Obama had thrown down the gauntlet. Now it was up to Mitt Romney to determine how to respond. Romney took a hard line against illegal immigration in the primaries, opposing comprehensive amnesties and smaller ones like the DREAM Act. Kris Kobach, the Kansas secretary of state who helped write Arizona's infamous SB 1070, was a (then formal) adviser. Romney talked about illegal immigrants self-deporting and seemed to embrace the attrition through enforcement strategy behind laws like SB 1070.
In border-conscious Arizona, Romney won a large plurality of Republicans who cared most about illegal immigration. According to exit polls, he won 44 percent of their vote to Newt Gingrich's 26 percent and Rick Santorum's 16 percent. At the same time, Romney carried the state's Latino primary voters with 38 percent of the vote to Santorum's 24 percent and Gingrich's 19 percent.
The same held true in Florida, where Gingrich tried to use illegal immigration as a wedge issue against Romney. But Romney ended up beating Gingrich 54 percent to 29 percent among Florida Hispanics. Romney beat Gingrich 57 percent to 31 percent among Cuban-Americans and 52 percent to 23 percent among non-Cuban Hispanics.

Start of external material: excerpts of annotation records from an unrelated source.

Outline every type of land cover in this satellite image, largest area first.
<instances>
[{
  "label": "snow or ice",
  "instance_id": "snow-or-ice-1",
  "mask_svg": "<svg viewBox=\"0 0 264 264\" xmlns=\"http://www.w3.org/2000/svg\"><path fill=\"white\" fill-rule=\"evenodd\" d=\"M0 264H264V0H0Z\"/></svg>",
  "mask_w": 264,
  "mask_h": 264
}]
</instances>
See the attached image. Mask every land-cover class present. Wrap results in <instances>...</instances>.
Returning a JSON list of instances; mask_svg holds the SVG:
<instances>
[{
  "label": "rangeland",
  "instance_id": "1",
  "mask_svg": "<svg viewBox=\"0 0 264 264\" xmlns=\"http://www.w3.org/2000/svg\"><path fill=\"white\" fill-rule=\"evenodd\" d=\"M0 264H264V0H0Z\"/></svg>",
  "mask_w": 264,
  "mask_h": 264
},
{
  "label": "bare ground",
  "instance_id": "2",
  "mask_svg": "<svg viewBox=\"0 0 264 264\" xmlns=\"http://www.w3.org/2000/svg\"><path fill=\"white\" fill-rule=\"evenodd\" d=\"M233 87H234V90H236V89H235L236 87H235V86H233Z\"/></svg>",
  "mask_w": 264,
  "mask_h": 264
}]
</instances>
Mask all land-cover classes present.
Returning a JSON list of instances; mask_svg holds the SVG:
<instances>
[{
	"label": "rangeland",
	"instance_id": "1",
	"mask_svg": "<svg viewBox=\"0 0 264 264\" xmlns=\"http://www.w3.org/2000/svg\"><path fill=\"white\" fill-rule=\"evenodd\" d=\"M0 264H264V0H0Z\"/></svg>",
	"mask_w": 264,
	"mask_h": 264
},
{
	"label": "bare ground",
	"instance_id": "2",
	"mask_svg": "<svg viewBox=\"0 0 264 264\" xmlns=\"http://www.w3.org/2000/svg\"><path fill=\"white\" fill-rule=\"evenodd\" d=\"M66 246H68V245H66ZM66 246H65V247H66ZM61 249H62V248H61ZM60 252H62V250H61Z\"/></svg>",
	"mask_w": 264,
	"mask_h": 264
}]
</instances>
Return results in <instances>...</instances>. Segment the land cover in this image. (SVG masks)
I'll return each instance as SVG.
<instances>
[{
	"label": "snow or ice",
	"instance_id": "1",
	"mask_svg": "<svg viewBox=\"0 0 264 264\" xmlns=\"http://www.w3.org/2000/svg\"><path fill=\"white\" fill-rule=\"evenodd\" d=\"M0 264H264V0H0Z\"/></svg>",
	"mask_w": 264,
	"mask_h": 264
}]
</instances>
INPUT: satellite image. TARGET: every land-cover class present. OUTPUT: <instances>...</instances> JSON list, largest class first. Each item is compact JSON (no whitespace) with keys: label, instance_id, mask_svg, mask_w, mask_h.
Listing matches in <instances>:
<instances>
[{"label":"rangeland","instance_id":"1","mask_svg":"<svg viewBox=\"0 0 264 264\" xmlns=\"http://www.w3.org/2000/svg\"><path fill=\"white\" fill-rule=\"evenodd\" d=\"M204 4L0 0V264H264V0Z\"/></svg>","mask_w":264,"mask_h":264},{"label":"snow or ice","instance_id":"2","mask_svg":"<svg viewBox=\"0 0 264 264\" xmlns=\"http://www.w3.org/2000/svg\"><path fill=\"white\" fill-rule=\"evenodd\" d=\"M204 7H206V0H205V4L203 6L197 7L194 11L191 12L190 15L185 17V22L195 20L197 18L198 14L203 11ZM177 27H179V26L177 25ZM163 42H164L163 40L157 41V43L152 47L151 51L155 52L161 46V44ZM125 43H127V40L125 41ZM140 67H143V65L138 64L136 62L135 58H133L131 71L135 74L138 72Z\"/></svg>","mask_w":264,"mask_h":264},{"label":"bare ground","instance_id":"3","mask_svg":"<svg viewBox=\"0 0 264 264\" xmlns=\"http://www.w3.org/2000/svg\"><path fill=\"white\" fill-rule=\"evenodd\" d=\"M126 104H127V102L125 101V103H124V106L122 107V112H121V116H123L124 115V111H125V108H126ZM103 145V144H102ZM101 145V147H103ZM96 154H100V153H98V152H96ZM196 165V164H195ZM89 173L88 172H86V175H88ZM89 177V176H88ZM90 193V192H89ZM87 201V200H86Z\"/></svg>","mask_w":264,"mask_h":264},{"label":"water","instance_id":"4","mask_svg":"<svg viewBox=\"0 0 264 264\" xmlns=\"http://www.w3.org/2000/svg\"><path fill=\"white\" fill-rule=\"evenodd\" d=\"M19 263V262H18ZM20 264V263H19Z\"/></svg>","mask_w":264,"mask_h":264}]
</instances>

But the Romney camp is clearly worried that what worked among Hispanic Republicans could fail among the broader Latino electorate. Kobach has been downgraded to informal adviser. Romney now pairs his talk of curtailing illegal immigration with plans for increasing legal immigration. And the candidate's tone on the issue has lightened somewhat since he clinched the Republican presidential nomination.
Consider Romney's approach to Obama's immigration gambit, which could do as much to turn out the conservative base as Hispanics. The former Massachusetts governor has been very coy about the substance of the policy. Romney has preferred to focus on Obama ignoring Congress -- and, more tellingly, short-circuiting a long-term legislative solution.
In a speech to a group of Latino elected and appointed officials last week, Romney pledged to "replace and supersede" Obama's approach with a bipartisan answer of his own. He embraced Marco Rubio, the Florida Republican senator who was going to offer his own version of the DREAM Act. And he repeatedly faulted Obama for failing to keep his promises to Hispanics by seriously pushing for legislation when Democrats controlled both houses of Congress.
Romney's last point is irrefutably true. Senate Majority Leader Harry Reid floated an immigration bill in the spring of 2010, suspiciously timed to embarrass John McCain as he was locked in a competitive primary fight. Obama advocated the enactment of the DREAM Act during the lame-duck session of Congress at the end of that year, after the midterm elections. Neither constituted a serious push.
But this doesn't sound like the criticism of someone who rejects "comprehensive immigration reform" out of hand. Romney proposes no broad-based amnesty, so far suggesting only that some young illegal immigrants could be legalized through military service. He supports e-verify and the border fence, and is still generally to the right of McCain and George W. Bush on illegal immigration.
Nevertheless, Romney could end up being a net immigration booster. His call for more skilled legal immigration plus facilitated family reunification could, depending on the specifics, outweigh the reduction in illegal immigration. The talk of long-term legislative solutions has to trouble restrictionists who remember prominent Republicans, including a sitting president of the United States, backing amnesty in 2006-07.
Obama could have unwittingly revived the immigration issue in the fall campaign, perhaps to his detriment. There is a reason the pro-amnesty elite has been rebuffed no matter which party controls Congress. Whether this causes Romney's own position on immigration to evolve, however, is something that bears watching.